KUTIPAN HALAMAN ->
![]() |
Prof. Dr. Asep Nana Mulyana |
JAKARTA– Jaksa Agung RI melalui Jaksa Agung Muda Tindak Pidana Umum (JAM-Pidum) Prof. Dr. Asep Nana Mulyana memimpin ekspose virtual penyelesaian perkara berdasarkan mekanisme Restorative Justice (keadilan restoratif) pada Rabu (20/7/2025). Dalam kesempatan tersebut, sebanyak enam perkara disetujui untuk dihentikan penuntutannya, salah satunya perkara penggelapan di Kabupaten Malinau, Kalimantan Utara.
Kasus Penggelapan di
Malinau
Perkara tersebut melibatkan Tersangka Andre Yudi Panggabean,
karyawan Koperasi Purba Jaya Mandiri. Ia diduga melanggar Pasal 374 KUHP
tentang Penggelapan dalam Jabatan atau subsidair Pasal 372 KUHP tentang Penggelapan.
Kasus bermula saat tersangka tidak menyetorkan hasil penagihan angsuran
nasabah sebesar Rp21 juta pada November 2024, melainkan menggunakan uang
tersebut untuk membiayai kuliah adiknya dan kebutuhan keluarga di kampung.
Proses perdamaian antara tersangka dan korban difasilitasi Kejari
Malinau pada 21 Juli 2025. Tersangka mengembalikan kerugian penuh dan korban
telah memaafkan perbuatannya. Atas dasar itu, permohonan penghentian penuntutan
diajukan ke Kajati Kalimantan Utara, I Made Sudarmawan, S.H., M.H., dan
disetujui oleh JAM-Pidum dalam ekspose.
Lima Perkara Lain yang
Disetujui
Selain kasus di Malinau, JAM-Pidum juga menyetujui penyelesaian lima
perkara lainnya melalui keadilan restoratif, yakni:
1. Panca
Noka Panjaitan alias Panca (Kejari Tanjung Balai) – Penganiayaan (Pasal
351 Ayat (1) KUHP).
2. Rizal
alias Ijal (Kejari Tanjung Balai) – Pengancaman (Pasal 335 Ayat (1) ke-1 KUHP).
3. Junaidi
bin Syukri (Kejari Aceh Timur) – Penadahan (Pasal 480 ke-1 KUHP).
4. Samser
alias Heri bin Alm. Kamaruddin (Kejari Aceh Timur) –
Penadahan (Pasal 480 ke-1 KUHP).

BAHAN ->

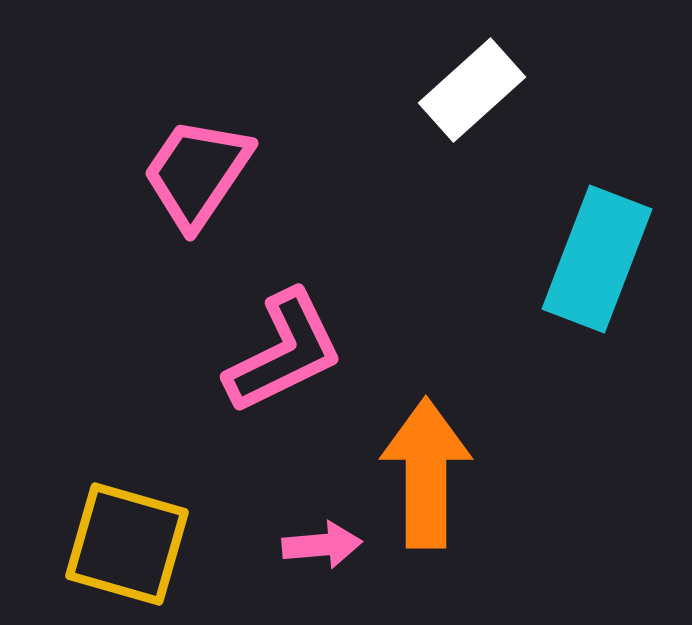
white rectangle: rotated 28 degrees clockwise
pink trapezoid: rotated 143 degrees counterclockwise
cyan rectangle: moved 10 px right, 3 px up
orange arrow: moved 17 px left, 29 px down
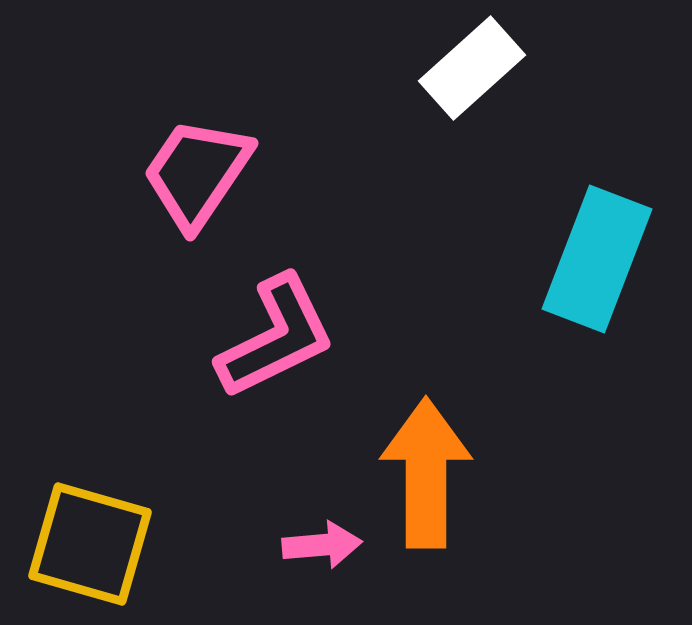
white rectangle: moved 22 px up
pink L-shape: moved 8 px left, 15 px up
yellow square: moved 37 px left
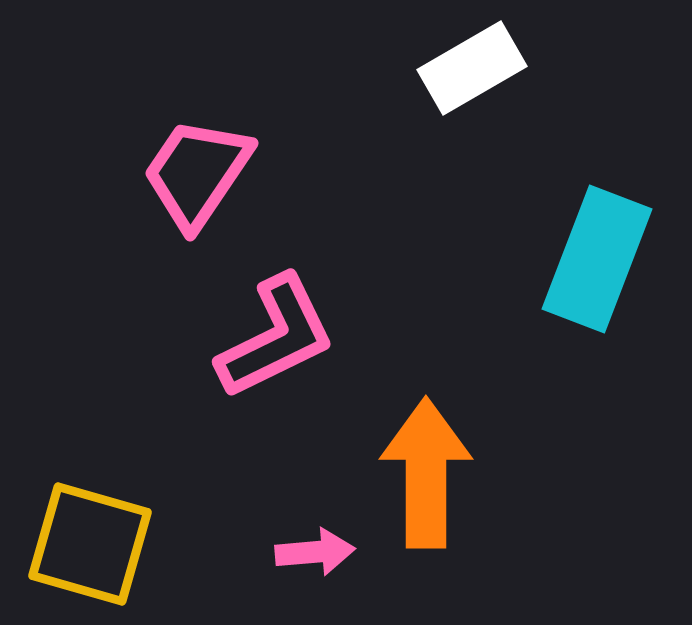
white rectangle: rotated 12 degrees clockwise
pink arrow: moved 7 px left, 7 px down
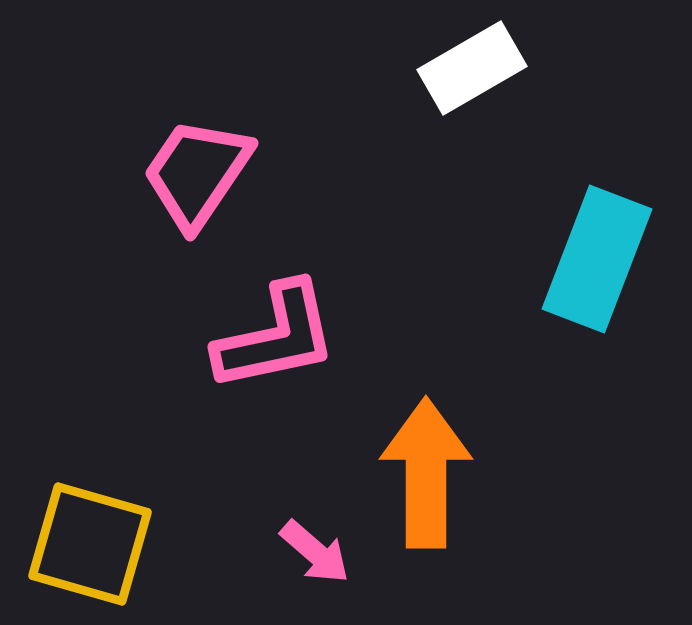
pink L-shape: rotated 14 degrees clockwise
pink arrow: rotated 46 degrees clockwise
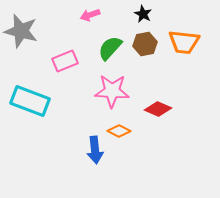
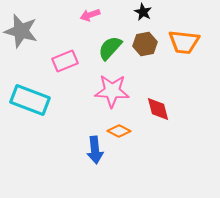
black star: moved 2 px up
cyan rectangle: moved 1 px up
red diamond: rotated 52 degrees clockwise
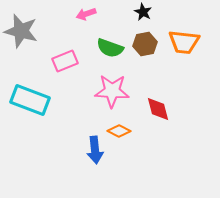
pink arrow: moved 4 px left, 1 px up
green semicircle: rotated 112 degrees counterclockwise
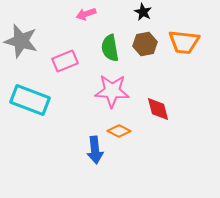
gray star: moved 10 px down
green semicircle: rotated 60 degrees clockwise
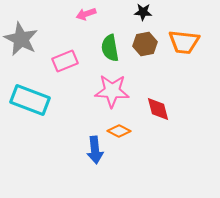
black star: rotated 24 degrees counterclockwise
gray star: moved 2 px up; rotated 12 degrees clockwise
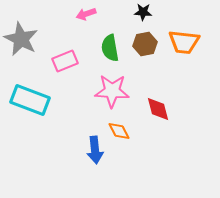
orange diamond: rotated 35 degrees clockwise
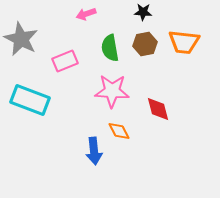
blue arrow: moved 1 px left, 1 px down
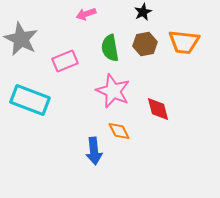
black star: rotated 30 degrees counterclockwise
pink star: moved 1 px right; rotated 20 degrees clockwise
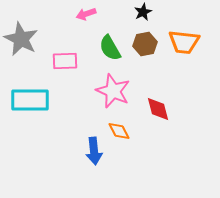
green semicircle: rotated 20 degrees counterclockwise
pink rectangle: rotated 20 degrees clockwise
cyan rectangle: rotated 21 degrees counterclockwise
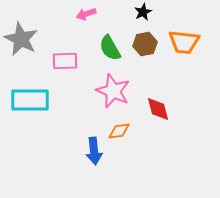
orange diamond: rotated 70 degrees counterclockwise
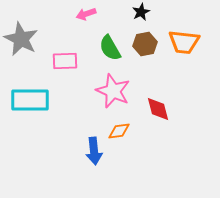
black star: moved 2 px left
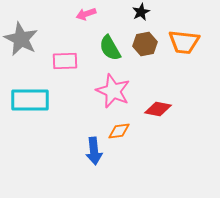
red diamond: rotated 64 degrees counterclockwise
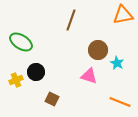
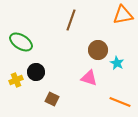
pink triangle: moved 2 px down
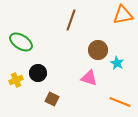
black circle: moved 2 px right, 1 px down
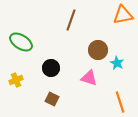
black circle: moved 13 px right, 5 px up
orange line: rotated 50 degrees clockwise
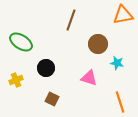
brown circle: moved 6 px up
cyan star: rotated 16 degrees counterclockwise
black circle: moved 5 px left
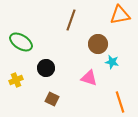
orange triangle: moved 3 px left
cyan star: moved 5 px left, 1 px up
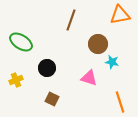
black circle: moved 1 px right
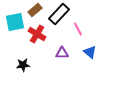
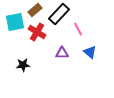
red cross: moved 2 px up
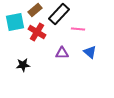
pink line: rotated 56 degrees counterclockwise
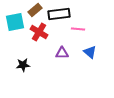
black rectangle: rotated 40 degrees clockwise
red cross: moved 2 px right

TANTANGAN 1 ->
Sebutkan nama lengkap setiap tersangka, termasuk aliasnya, yang tercantum dalam daftar bernomor pada kutipan halaman.
TANTANGAN 2 ->
Tuliskan ulang bagian kutipan halaman tanpa perubahan, dimulai pada kata-kata yang memuat "Kasus bermula saat" dan berakhir setelah "JAM-Pidum dalam ekspose.".
TANTANGAN 3 ->
Tentukan apakah setiap pernyataan berikut sesuai dengan kutipan halaman. Jawab ya atau tidak, lalu sertakan kutipan kata-kata penentunya. (a) Andre Yudi Panggabean adalah karyawan Koperasi Purba Jaya Mandiri. (b) Uang hasil penagihan angsuran yang tidak disetorkan tersangka berjumlah Rp12 juta. (c) Perkara Junaidi bin Syukri ditangani oleh Kejari Tanjung Balai.

JAWABAN LENGKAP 1 ->
1. Panca Noka Panjaitan alias Panca
2. Rizal alias Ijal
3. Junaidi bin Syukri
4. Samser alias Heri bin Alm. Kamaruddin

JAWABAN LENGKAP 2 ->
Kasus bermula saat tersangka tidak menyetorkan hasil penagihan angsuran
nasabah sebesar Rp21 juta pada November 2024, melainkan menggunakan uang
tersebut untuk membiayai kuliah adiknya dan kebutuhan keluarga di kampung.
Proses perdamaian antara tersangka dan korban difasilitasi Kejari
Malinau pada 21 Juli 2025. Tersangka mengembalikan kerugian penuh dan korban
telah memaafkan perbuatannya. Atas dasar itu, permohonan penghentian penuntutan
diajukan ke Kajati Kalimantan Utara, I Made Sudarmawan, S.H., M.H., dan
disetujui oleh JAM-Pidum dalam ekspose.

JAWABAN LENGKAP 3 ->
(a) Ya: "karyawan Koperasi Purba Jaya Mandiri"
(b) Tidak: "nasabah sebesar Rp21 juta"
(c) Tidak: "bin Syukri (Kejari Aceh Timur)"